(Source data)
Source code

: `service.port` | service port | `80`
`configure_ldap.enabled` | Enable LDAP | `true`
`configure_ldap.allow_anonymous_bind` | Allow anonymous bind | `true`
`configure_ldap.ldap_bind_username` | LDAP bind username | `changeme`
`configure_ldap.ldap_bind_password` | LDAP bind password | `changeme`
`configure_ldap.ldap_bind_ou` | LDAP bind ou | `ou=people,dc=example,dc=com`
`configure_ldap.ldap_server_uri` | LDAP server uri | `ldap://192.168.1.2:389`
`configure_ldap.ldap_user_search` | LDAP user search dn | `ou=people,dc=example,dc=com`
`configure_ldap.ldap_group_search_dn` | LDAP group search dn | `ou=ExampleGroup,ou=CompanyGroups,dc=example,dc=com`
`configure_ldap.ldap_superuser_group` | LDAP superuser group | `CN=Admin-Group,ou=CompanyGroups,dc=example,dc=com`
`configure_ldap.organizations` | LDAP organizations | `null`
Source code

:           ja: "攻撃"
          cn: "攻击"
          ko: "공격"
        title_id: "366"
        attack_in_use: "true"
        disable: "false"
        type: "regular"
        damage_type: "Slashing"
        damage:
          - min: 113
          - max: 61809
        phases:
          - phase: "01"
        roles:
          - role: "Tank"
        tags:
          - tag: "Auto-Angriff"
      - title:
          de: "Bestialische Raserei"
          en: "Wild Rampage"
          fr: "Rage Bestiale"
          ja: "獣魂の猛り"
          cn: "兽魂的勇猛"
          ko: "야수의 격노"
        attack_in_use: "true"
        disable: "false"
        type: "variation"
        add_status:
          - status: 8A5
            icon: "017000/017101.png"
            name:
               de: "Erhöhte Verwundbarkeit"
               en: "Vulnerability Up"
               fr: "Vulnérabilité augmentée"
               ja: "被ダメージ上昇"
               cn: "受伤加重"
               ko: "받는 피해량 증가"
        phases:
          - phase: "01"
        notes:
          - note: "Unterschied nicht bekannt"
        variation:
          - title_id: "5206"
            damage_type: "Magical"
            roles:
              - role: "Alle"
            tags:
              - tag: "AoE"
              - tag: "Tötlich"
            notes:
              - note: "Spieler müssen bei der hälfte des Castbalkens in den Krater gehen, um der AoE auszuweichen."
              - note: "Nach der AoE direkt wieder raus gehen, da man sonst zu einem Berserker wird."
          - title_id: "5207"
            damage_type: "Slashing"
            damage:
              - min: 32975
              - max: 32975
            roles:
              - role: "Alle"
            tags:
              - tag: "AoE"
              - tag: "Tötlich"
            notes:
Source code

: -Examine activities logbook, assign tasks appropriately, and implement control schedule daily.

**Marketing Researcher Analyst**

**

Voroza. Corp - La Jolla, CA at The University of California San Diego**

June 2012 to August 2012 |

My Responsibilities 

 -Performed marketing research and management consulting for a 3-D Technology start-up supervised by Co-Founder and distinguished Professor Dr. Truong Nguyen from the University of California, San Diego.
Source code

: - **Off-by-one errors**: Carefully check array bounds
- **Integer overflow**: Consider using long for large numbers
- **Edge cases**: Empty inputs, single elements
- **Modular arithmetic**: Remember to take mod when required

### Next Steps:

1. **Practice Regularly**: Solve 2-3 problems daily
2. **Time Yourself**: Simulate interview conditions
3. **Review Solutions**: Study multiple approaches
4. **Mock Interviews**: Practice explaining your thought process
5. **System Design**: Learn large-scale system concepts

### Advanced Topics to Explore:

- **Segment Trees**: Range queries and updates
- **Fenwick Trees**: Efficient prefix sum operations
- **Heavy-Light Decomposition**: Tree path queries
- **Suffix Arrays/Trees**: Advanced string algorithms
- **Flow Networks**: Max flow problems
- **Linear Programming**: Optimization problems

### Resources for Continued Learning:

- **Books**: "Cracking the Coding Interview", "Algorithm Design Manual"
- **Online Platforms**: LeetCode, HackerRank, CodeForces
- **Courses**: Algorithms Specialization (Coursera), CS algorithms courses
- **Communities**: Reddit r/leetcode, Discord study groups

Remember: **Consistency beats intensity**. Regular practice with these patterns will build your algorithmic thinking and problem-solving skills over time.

• [Written task]: The records above are to be returned exactly as they appear.

• [Output for this task]:
Source code

: `service.port` | service port | `80`
`configure_ldap.enabled` | Enable LDAP | `true`
`configure_ldap.allow_anonymous_bind` | Allow anonymous bind | `true`
`configure_ldap.ldap_bind_username` | LDAP bind username | `changeme`
`configure_ldap.ldap_bind_password` | LDAP bind password | `changeme`
`configure_ldap.ldap_bind_ou` | LDAP bind ou | `ou=people,dc=example,dc=com`
`configure_ldap.ldap_server_uri` | LDAP server uri | `ldap://192.168.1.2:389`
`configure_ldap.ldap_user_search` | LDAP user search dn | `ou=people,dc=example,dc=com`
`configure_ldap.ldap_group_search_dn` | LDAP group search dn | `ou=ExampleGroup,ou=CompanyGroups,dc=example,dc=com`
`configure_ldap.ldap_superuser_group` | LDAP superuser group | `CN=Admin-Group,ou=CompanyGroups,dc=example,dc=com`
`configure_ldap.organizations` | LDAP organizations | `null`
Source code

:           ja: "攻撃"
          cn: "攻击"
          ko: "공격"
        title_id: "366"
        attack_in_use: "true"
        disable: "false"
        type: "regular"
        damage_type: "Slashing"
        damage:
          - min: 113
          - max: 61809
        phases:
          - phase: "01"
        roles:
          - role: "Tank"
        tags:
          - tag: "Auto-Angriff"
      - title:
          de: "Bestialische Raserei"
          en: "Wild Rampage"
          fr: "Rage Bestiale"
          ja: "獣魂の猛り"
          cn: "兽魂的勇猛"
          ko: "야수의 격노"
        attack_in_use: "true"
        disable: "false"
        type: "variation"
        add_status:
          - status: 8A5
            icon: "017000/017101.png"
            name:
               de: "Erhöhte Verwundbarkeit"
               en: "Vulnerability Up"
               fr: "Vulnérabilité augmentée"
               ja: "被ダメージ上昇"
               cn: "受伤加重"
               ko: "받는 피해량 증가"
        phases:
          - phase: "01"
        notes:
          - note: "Unterschied nicht bekannt"
        variation:
          - title_id: "5206"
            damage_type: "Magical"
            roles:
              - role: "Alle"
            tags:
              - tag: "AoE"
              - tag: "Tötlich"
            notes:
              - note: "Spieler müssen bei der hälfte des Castbalkens in den Krater gehen, um der AoE auszuweichen."
              - note: "Nach der AoE direkt wieder raus gehen, da man sonst zu einem Berserker wird."
          - title_id: "5207"
            damage_type: "Slashing"
            damage:
              - min: 32975
              - max: 32975
            roles:
              - role: "Alle"
            tags:
              - tag: "AoE"
              - tag: "Tötlich"
            notes:
Source code

: -Examine activities logbook, assign tasks appropriately, and implement control schedule daily.

**Marketing Researcher Analyst**

**

Voroza. Corp - La Jolla, CA at The University of California San Diego**

June 2012 to August 2012 |

My Responsibilities 

 -Performed marketing research and management consulting for a 3-D Technology start-up supervised by Co-Founder and distinguished Professor Dr. Truong Nguyen from the University of California, San Diego.
Source code

: - **Off-by-one errors**: Carefully check array bounds
- **Integer overflow**: Consider using long for large numbers
- **Edge cases**: Empty inputs, single elements
- **Modular arithmetic**: Remember to take mod when required

### Next Steps:

1. **Practice Regularly**: Solve 2-3 problems daily
2. **Time Yourself**: Simulate interview conditions
3. **Review Solutions**: Study multiple approaches
4. **Mock Interviews**: Practice explaining your thought process
5. **System Design**: Learn large-scale system concepts

### Advanced Topics to Explore:

- **Segment Trees**: Range queries and updates
- **Fenwick Trees**: Efficient prefix sum operations
- **Heavy-Light Decomposition**: Tree path queries
- **Suffix Arrays/Trees**: Advanced string algorithms
- **Flow Networks**: Max flow problems
- **Linear Programming**: Optimization problems

### Resources for Continued Learning:

- **Books**: "Cracking the Coding Interview", "Algorithm Design Manual"
- **Online Platforms**: LeetCode, HackerRank, CodeForces
- **Courses**: Algorithms Specialization (Coursera), CS algorithms courses
- **Communities**: Reddit r/leetcode, Discord study groups

Remember: **Consistency beats intensity**. Regular practice with these patterns will build your algorithmic thinking and problem-solving skills over time.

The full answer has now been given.